The world owes a big THANK YOU to Tomáš Mikolov, one of the creators of Word2Vec[0] and fastText[1], and also to Radim Řehůřek, the interviewer, who is the creator of gensim[1].

The number of software developers and researchers in industry and academia who rely on the work of these two individuals is large and growing every day.

[0] https://code.google.com/p/word2vec/

[1] https://github.com/facebookresearch/fastText

[2] https://radimrehurek.com/gensim/


Interesting podcast, I wished they talked more about how he came up with word2vec and how he went from the initial idea from the Czech language (I think that's what he said) into the word2vec we all know.

I also liked how this podcast was conversational like the interviews in the talking machines podcast. I look forward to the future episodes.


I think most people who have worked in computational linguistics or natural language processing for a while would have some idea of words existing in some kind of vector space.

The things which still amaze me are that meaningful vector operations work (Queen + Man ~= King), that you only need 300 dimensions (or sometimes even less!) and that it is possible to build this vector space so "easily".

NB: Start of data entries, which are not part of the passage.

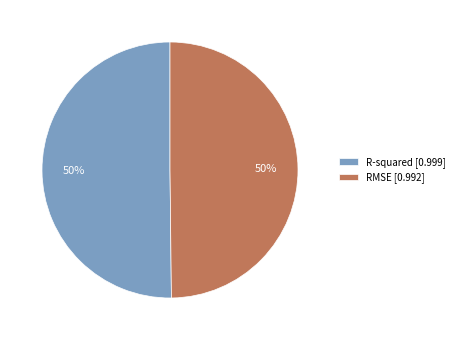

The RMSE [0.992] slice represents 59% of the pie. True or false?

False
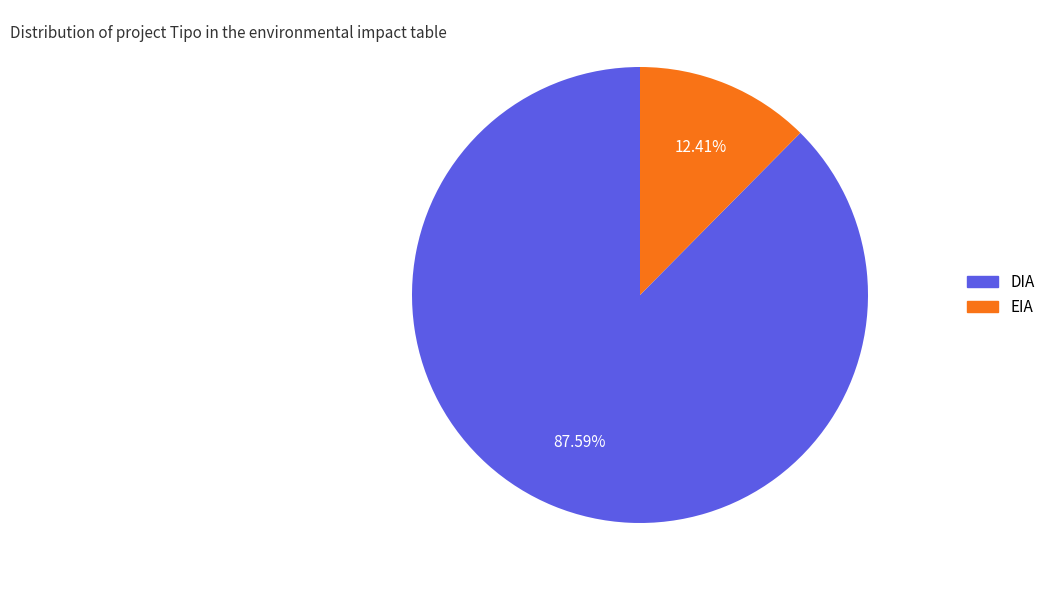

What is the smallest slice in the pie chart?

EIA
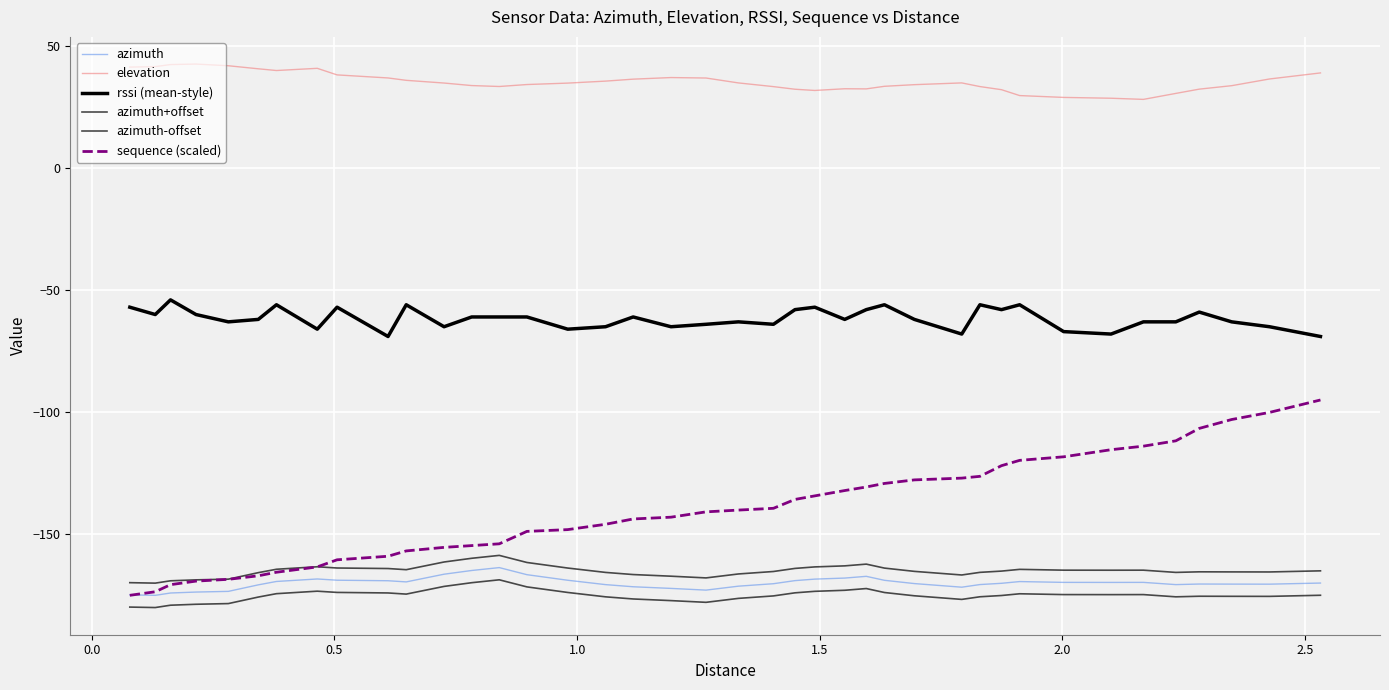

Does the chart have visible grid lines?

Yes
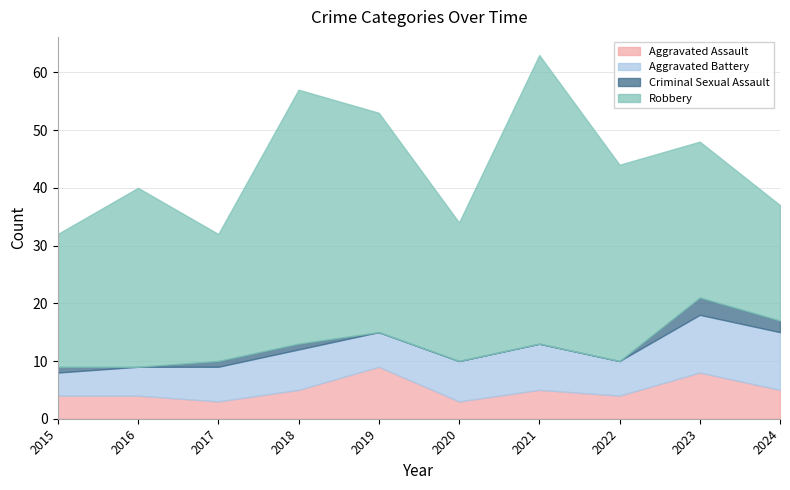

What is the difference between the maximum and minimum values in the Aggravated Battery series?

6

So, what is this word2vec, after all?


After putting some documents in word2vec, it gives you a vector representation of each word (1). Words that are close to each other in this space might be similar, for example. Famously, it's possible to do neat computations, e.g. king - man might result in a vector that's close to the one for queen.

(1) This representation is learned, essentially, by trying to predict words from the surrounding words in a sentence or the other word around.


You need to compute king - man + woman, since, in a well learned model, the king - queen vector is similar to the man - woman vector.

These gender-based vector differences can be explained as capturing syntactic rather than semantic information, but semantic relations (Rome:Italy -> Paris:France) can also work.